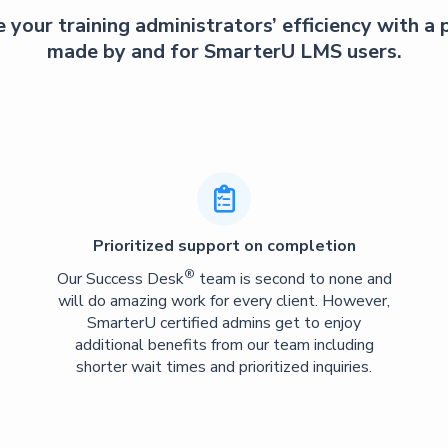
 your training administrators’ efficiency with a
made by and for SmarterU LMS users.

Prioritized support on completion
®
Our Success Desk
team is second to none and
will do amazing work for every client. However,
SmarterU certified admins get to enjoy
additional benefits from our team including
shorter wait times and prioritized inquiries.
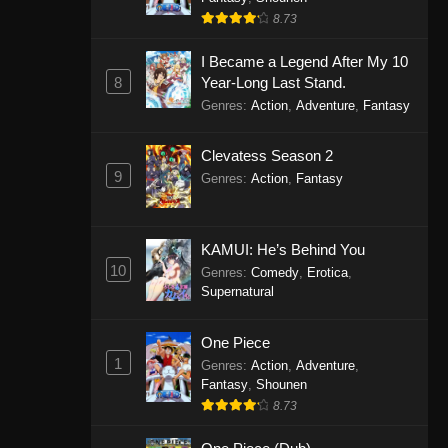
8.73
I Became a Legend After My 10
8
Year-Long Last Stand.
Genres
:
Action
,
Adventure
,
Fantasy
Clevatess Season 2
9
Genres
:
Action
,
Fantasy
KAMUI: He’s Behind You
10
Genres
:
Comedy
,
Erotica
,
Supernatural
One Piece
1
Genres
:
Action
,
Adventure
,
Fantasy
,
Shounen
8.73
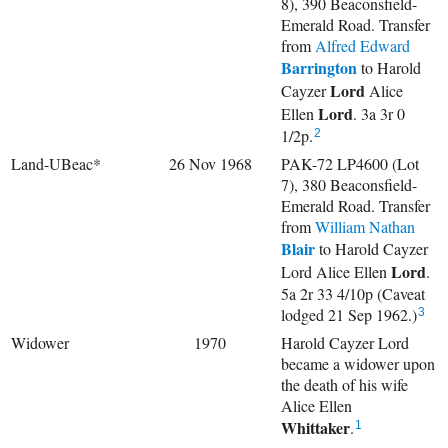
8), 390 Beaconsfield-
Emerald Road. Transfer
from
Alfred Edward
Barrington
to
Harold
Lord
Cayzer
Alice
Lord
Ellen
. 3a 3r 0
1/2p.
2
Land-UBeac*
26 Nov 1968
PAK-72 LP4600 (Lot
7), 380 Beaconsfield-
Emerald Road. Transfer
from
William Nathan
Blair
to Harold Cayzer
Lord
Lord
Alice Ellen
.
5a 2r 33 4/10p (Caveat
lodged 21 Sep 1962.)
3
Widower
1970
Harold Cayzer Lord
became a widower upon
the death of his wife
Alice Ellen
Whittaker
.
1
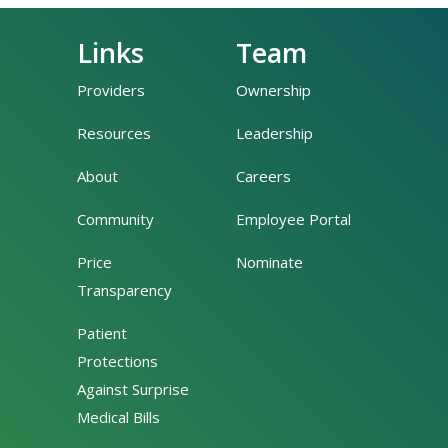
Links
Team
Providers
Ownership
Resources
Leadership
About
Careers
Community
Employee Portal
Price
Nominate
Transparency
Patient
Protections
Against Surprise
Medical Bills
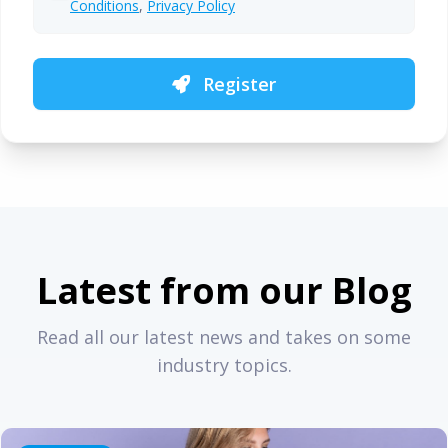
Conditions
,
Privacy Policy
Register
Latest from our Blog
Read all our latest news and takes on some
industry topics.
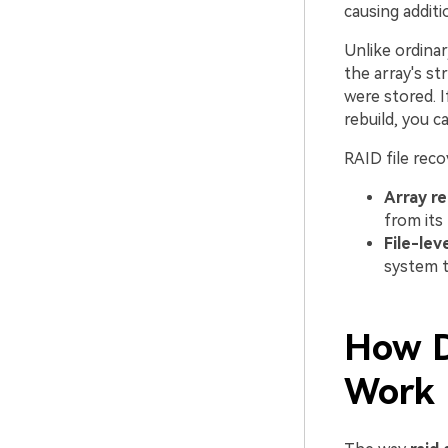
causing additi
Unlike ordina
the array's st
were stored. I
rebuild, you c
RAID file reco
Array re
from its
File-lev
system 
How D
Work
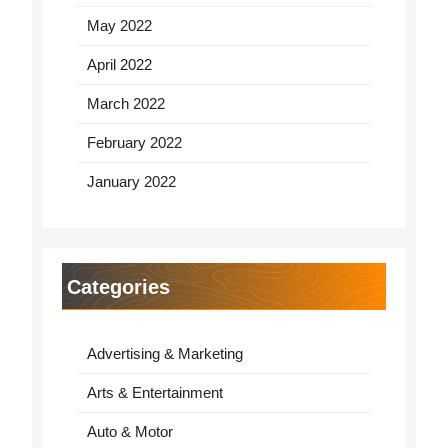
May 2022
April 2022
March 2022
February 2022
January 2022
Categories
Advertising & Marketing
Arts & Entertainment
Auto & Motor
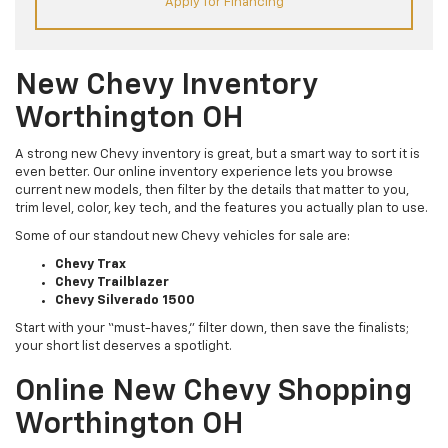
Apply for Financing
New Chevy Inventory
Worthington OH
A strong new Chevy inventory is great, but a smart way to sort it is
even better. Our online inventory experience lets you browse
current new models, then filter by the details that matter to you,
trim level, color, key tech, and the features you actually plan to use.
Some of our standout new Chevy vehicles for sale are:
Chevy Trax
Chevy Trailblazer
Chevy Silverado 1500
Start with your “must-haves,” filter down, then save the finalists;
your short list deserves a spotlight.
Online New Chevy Shopping
Worthington OH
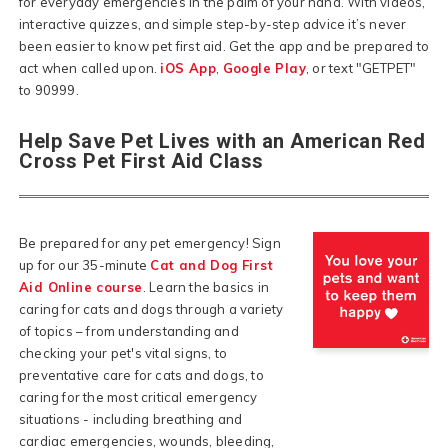
for everyday emergencies in the palm of your hand. With videos,
interactive quizzes, and simple step-by-step advice it’s never
been easier to know pet first aid. Get the app and be prepared to
act when called upon.
iOS App
,
Google Play
, or text "GETPET"
to 90999.
Help Save Pet Lives with an American Red
Cross Pet First Aid Class
Be prepared for any pet emergency! Sign
up for our 35-minute
Cat and Dog First
Aid Online course
. Learn the basics in
caring for cats and dogs through a variety
of topics – from understanding and
checking your pet's vital signs, to
preventative care for cats and dogs, to
caring for the most critical emergency
situations - including breathing and
cardiac emergencies, wounds, bleeding,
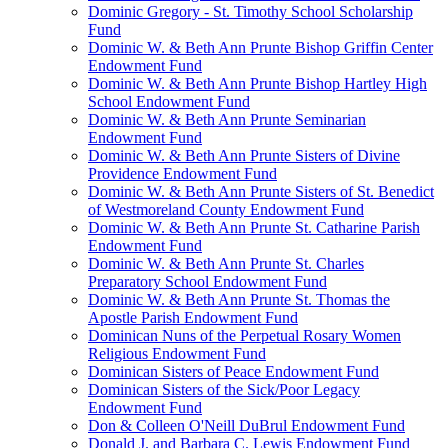
Dominic Gregory - St. Timothy School Scholarship
Fund
Dominic W. & Beth Ann Prunte Bishop Griffin Center
Endowment Fund
Dominic W. & Beth Ann Prunte Bishop Hartley High
School Endowment Fund
Dominic W. & Beth Ann Prunte Seminarian
Endowment Fund
Dominic W. & Beth Ann Prunte Sisters of Divine
Providence Endowment Fund
Dominic W. & Beth Ann Prunte Sisters of St. Benedict
of Westmoreland County Endowment Fund
Dominic W. & Beth Ann Prunte St. Catharine Parish
Endowment Fund
Dominic W. & Beth Ann Prunte St. Charles
Preparatory School Endowment Fund
Dominic W. & Beth Ann Prunte St. Thomas the
Apostle Parish Endowment Fund
Dominican Nuns of the Perpetual Rosary Women
Religious Endowment Fund
Dominican Sisters of Peace Endowment Fund
Dominican Sisters of the Sick/Poor Legacy
Endowment Fund
Don & Colleen O'Neill DuBrul Endowment Fund
Donald J. and Barbara C. Lewis Endowment Fund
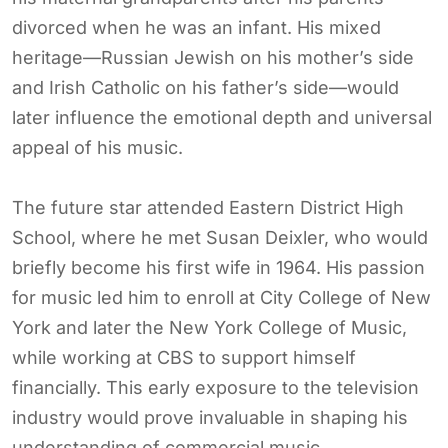
divorced when he was an infant. His mixed
heritage—Russian Jewish on his mother’s side
and Irish Catholic on his father’s side—would
later influence the emotional depth and universal
appeal of his music.
The future star attended Eastern District High
School, where he met Susan Deixler, who would
briefly become his first wife in 1964. His passion
for music led him to enroll at City College of New
York and later the New York College of Music,
while working at CBS to support himself
financially. This early exposure to the television
industry would prove invaluable in shaping his
understanding of commercial music.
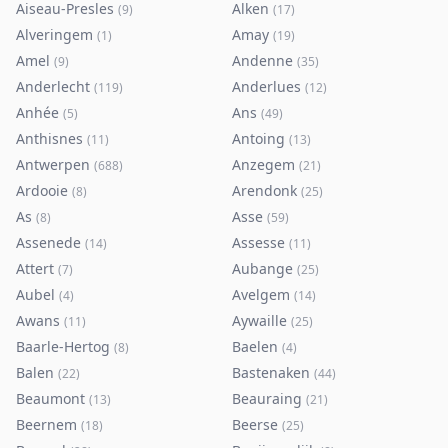
Aiseau-Presles
Alken
(
9
)
(
17
)
Alveringem
Amay
(
1
)
(
19
)
Amel
Andenne
(
9
)
(
35
)
Anderlecht
Anderlues
(
119
)
(
12
)
Anhée
Ans
(
5
)
(
49
)
Anthisnes
Antoing
(
11
)
(
13
)
Antwerpen
Anzegem
(
688
)
(
21
)
Ardooie
Arendonk
(
8
)
(
25
)
As
Asse
(
8
)
(
59
)
Assenede
Assesse
(
14
)
(
11
)
Attert
Aubange
(
7
)
(
25
)
Aubel
Avelgem
(
4
)
(
14
)
Awans
Aywaille
(
11
)
(
25
)
Baarle-Hertog
Baelen
(
8
)
(
4
)
Balen
Bastenaken
(
22
)
(
44
)
Beaumont
Beauraing
(
13
)
(
21
)
Beernem
Beerse
(
18
)
(
25
)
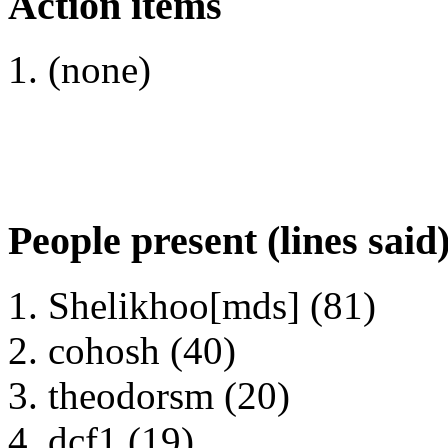
Action items
(none)
People present (lines said
Shelikhoo[mds] (81)
cohosh (40)
theodorsm (20)
dcf1 (19)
===============
Exercise prompt
From the listing, list every line that contains the word "Bishop". Count only matches with the same capitalization.

Task answer
Dominic W. & Beth Ann Prunte Bishop Griffin Center
Dominic W. & Beth Ann Prunte Bishop Hartley High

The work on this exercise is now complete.